The third annual Hadoop Summit in San Jose is off to a flying start with thousands in attendance and a record number of sponsors and exhibitors representing the full industry gamut, from incumbent vendors fighting to hold onto their turf to the ambitious startups looking to take their place. It’s the latter group that stole the spotlight on the first day of the event with a bevy of product announcements spanning the entire analytics lifecycle, beginning at the very start: preparing data for processing.
Checking all the boxes on information quality
Data scientists today spend as much as 80 percent of their time filtering out errors and inconsistencies and working around compatibility issues, according to Pentaho. The Hadoop business intelligence (BI) firm promises to help customers flip that number on its head with a new toolkit aimed at streamlining the process of readying information for analysis.
Included in the Data Science Pack are three utilities designed to simplify life for users working with Pentaho’s Weka open source data mining project and the R statistical language, two of the most widely used analytic technologies in the industry. Among the tools is a script execution engine that offloads all the messy details of the data transformation process to the company’s software, a scoring engine that rates datasets based on accuracy and an automated forecasting solution that generates predictions on incoming information.
Pentaho says that the bundle can make not only make it easier for users to whip their information into analyze shape but take the hassle out of blending multiple sources as well, a challenge Talent is also addressing with the latest edition of its namesake platform. The release brings with it the ability to import multi-gigabyte documents into Hadoop and provides a visual environment for integrating different streams with response times up to 45 percent faster than the previous version, according to the company.
Cutting out the middle-man
While some vendors are focusing on helping data scientists be more productive, others are working to eliminate the need for specialized talent altogether. Actian is firmly in the latter camp. It too made headlines the summit today after joining the ranks of the dozens of companies offering structured query capabilities for Hadoop with the introduction of a new SQL feature for its flagship analytics platform.
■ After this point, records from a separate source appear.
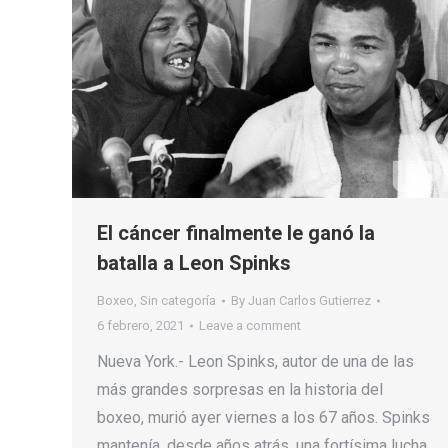
El cáncer finalmente le ganó la
batalla a Leon Spinks
Boxeo
,
Sin categoría
By
Juan Carlos Gutierrez
6 febrero, 2021
Leave a comment
Nueva York.- Leon Spinks, autor de una de las
más grandes sorpresas en la historia del
boxeo, murió ayer viernes a los 67 años. Spinks
mantenía, desde años atrás, una fortísima lucha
The value proposition is a familiar one: the company claims that business users can leverage its software to access data stored in HDFS directly instead of going through a data scientist.
Altoscale has begun offering similar functionality to users of its Hadoop cloud, which supports the latest stable release of Apache Hive as of this morning. The open source data warehouse was originally developed by Facebook to save its developers the trouble of familiarizing themselves with MapReduce or the slightly less complex but still unwieldy Pig platform and simply use familiar SQL syntax instead.
Being able to access and manipulate data in Hadoop without getting bogged down in the inherent complexity of the batch processing framework is vital to enable the kind of velocity business users have come to expect from their application, but using a structured query tool is not the way to accomplish that. MetaScale, an analytics firm owned by Sears, says its newly launched “Ready-to-Go Reports” service can achieve the same results at a fraction of the cost of on-premise alternatives by eliminating the need for both data scientists and costly in-house infrastructure.